Instructions for the task.
Starting from the line that contains "X-44417Y20424D02*", give back every line through the end of the listing exactly as written and no other line.
:: Extracted entries ::
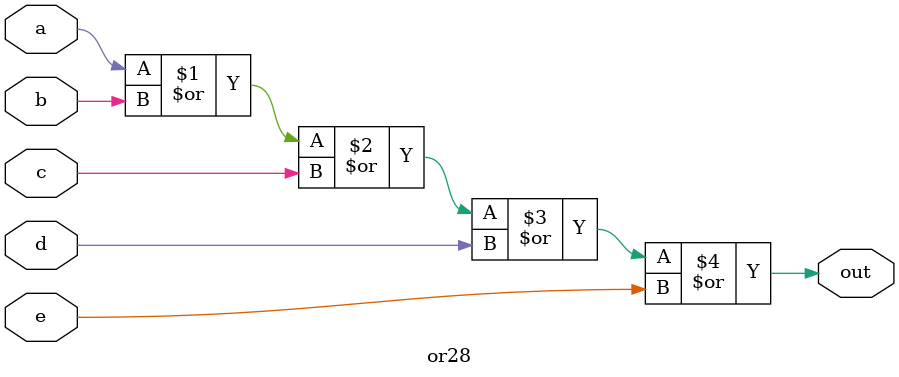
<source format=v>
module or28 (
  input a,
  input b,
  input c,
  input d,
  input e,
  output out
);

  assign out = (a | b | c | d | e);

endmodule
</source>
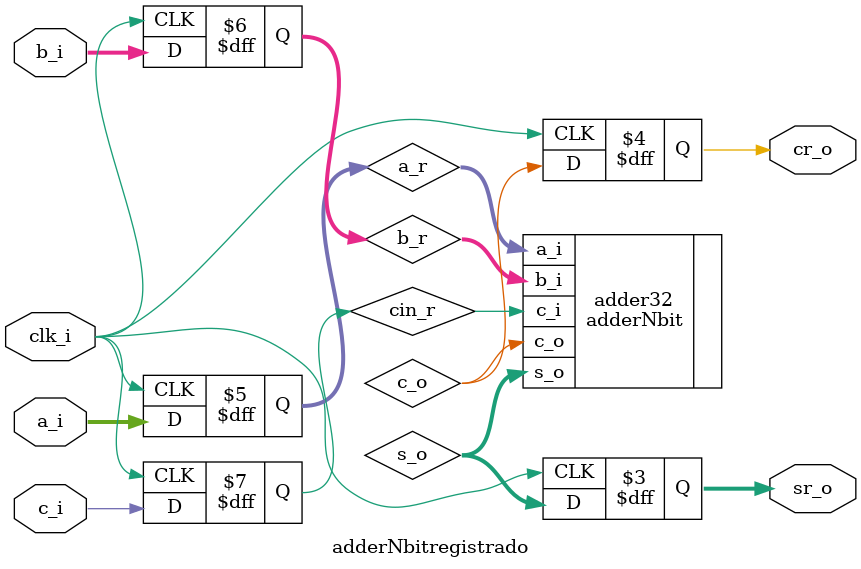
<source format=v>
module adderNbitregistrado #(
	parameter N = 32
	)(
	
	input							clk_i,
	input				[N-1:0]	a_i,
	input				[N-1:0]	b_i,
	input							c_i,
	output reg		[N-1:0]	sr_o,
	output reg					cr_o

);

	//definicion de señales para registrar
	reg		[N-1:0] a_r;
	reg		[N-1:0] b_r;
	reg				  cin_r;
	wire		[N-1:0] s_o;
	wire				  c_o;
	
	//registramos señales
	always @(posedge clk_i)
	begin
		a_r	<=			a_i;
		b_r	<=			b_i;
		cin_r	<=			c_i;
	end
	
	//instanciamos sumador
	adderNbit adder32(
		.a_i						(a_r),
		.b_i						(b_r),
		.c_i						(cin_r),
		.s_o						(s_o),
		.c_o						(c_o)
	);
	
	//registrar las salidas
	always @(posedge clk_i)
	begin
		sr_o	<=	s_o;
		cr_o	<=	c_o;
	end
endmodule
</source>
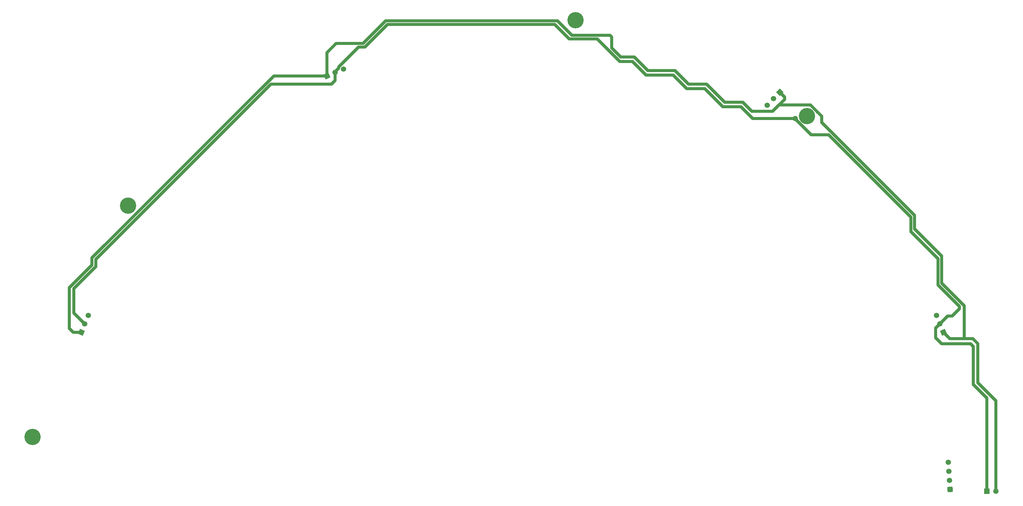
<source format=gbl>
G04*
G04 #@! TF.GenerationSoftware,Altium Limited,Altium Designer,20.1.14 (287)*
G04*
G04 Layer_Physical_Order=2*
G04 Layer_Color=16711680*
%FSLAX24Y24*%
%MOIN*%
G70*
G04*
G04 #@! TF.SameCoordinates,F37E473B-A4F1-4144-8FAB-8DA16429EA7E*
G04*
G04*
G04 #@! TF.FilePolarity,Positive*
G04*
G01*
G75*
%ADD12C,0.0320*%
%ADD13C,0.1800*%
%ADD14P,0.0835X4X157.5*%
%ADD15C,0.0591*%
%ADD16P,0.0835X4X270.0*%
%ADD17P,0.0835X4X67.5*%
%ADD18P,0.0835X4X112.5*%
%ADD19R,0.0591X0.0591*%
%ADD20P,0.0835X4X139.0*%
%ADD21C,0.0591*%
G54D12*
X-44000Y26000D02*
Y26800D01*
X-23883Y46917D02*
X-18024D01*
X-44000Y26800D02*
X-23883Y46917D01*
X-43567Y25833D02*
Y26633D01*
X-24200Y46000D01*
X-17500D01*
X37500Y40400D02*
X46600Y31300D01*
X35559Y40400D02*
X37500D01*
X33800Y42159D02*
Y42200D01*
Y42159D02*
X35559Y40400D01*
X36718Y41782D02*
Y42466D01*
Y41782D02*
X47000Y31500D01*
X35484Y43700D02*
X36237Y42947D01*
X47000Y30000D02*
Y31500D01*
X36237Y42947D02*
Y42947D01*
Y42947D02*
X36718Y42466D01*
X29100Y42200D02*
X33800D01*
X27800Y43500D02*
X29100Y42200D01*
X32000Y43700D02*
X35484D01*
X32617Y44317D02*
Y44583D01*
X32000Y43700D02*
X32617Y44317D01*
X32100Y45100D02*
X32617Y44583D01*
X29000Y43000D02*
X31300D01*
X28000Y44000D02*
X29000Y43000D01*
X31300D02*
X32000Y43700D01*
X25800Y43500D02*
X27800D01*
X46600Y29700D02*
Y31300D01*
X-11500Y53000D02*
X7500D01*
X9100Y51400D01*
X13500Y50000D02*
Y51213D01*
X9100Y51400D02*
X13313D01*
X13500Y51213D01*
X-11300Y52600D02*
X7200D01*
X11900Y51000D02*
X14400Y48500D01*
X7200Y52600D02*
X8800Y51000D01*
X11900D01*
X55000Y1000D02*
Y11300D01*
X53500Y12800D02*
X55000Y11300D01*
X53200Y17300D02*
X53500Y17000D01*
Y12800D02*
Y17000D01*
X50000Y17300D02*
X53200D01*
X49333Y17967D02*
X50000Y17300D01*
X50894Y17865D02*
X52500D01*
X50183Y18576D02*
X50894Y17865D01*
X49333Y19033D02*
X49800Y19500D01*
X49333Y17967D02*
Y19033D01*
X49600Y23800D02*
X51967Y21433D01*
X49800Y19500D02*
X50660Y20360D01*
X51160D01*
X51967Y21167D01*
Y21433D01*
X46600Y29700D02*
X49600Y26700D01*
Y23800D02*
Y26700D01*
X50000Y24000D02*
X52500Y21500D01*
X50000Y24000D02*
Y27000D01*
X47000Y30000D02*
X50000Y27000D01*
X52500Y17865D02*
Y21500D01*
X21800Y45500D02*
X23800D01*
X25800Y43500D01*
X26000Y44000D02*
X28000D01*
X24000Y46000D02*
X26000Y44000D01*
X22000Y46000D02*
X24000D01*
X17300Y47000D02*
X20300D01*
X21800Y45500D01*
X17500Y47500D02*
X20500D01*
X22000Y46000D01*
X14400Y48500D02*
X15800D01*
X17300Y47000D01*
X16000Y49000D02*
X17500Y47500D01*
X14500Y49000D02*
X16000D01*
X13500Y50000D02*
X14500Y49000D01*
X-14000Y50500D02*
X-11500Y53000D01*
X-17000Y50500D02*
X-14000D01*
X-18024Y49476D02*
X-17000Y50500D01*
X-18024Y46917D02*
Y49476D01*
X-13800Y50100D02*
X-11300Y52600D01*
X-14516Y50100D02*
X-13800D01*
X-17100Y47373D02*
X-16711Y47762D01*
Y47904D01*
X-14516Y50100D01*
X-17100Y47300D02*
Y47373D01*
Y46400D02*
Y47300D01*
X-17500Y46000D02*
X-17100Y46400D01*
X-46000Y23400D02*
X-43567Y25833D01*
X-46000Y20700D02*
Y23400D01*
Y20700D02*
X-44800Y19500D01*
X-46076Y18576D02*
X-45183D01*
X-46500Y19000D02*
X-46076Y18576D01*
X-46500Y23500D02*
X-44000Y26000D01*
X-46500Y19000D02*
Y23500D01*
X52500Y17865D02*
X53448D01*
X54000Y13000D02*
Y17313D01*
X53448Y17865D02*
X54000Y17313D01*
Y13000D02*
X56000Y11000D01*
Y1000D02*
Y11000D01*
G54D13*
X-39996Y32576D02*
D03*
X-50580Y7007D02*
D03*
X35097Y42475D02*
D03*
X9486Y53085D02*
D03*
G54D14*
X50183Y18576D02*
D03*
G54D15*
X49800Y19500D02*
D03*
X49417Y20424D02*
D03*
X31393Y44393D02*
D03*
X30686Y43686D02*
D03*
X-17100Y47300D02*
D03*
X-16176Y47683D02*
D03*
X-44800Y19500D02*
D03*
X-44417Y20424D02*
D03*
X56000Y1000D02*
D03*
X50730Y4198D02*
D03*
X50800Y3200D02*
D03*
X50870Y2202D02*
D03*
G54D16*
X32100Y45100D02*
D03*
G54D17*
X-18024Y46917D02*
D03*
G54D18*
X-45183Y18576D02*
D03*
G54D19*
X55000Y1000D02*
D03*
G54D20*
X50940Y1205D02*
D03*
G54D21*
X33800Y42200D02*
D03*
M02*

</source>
:::
Your response.
X-44417Y20424D02*
D03*
X56000Y1000D02*
D03*
X50730Y4198D02*
D03*
X50800Y3200D02*
D03*
X50870Y2202D02*
D03*
G54D16*
X32100Y45100D02*
D03*
G54D17*
X-18024Y46917D02*
D03*
G54D18*
X-45183Y18576D02*
D03*
G54D19*
X55000Y1000D02*
D03*
G54D20*
X50940Y1205D02*
D03*
G54D21*
X33800Y42200D02*
D03*
M02*

</source>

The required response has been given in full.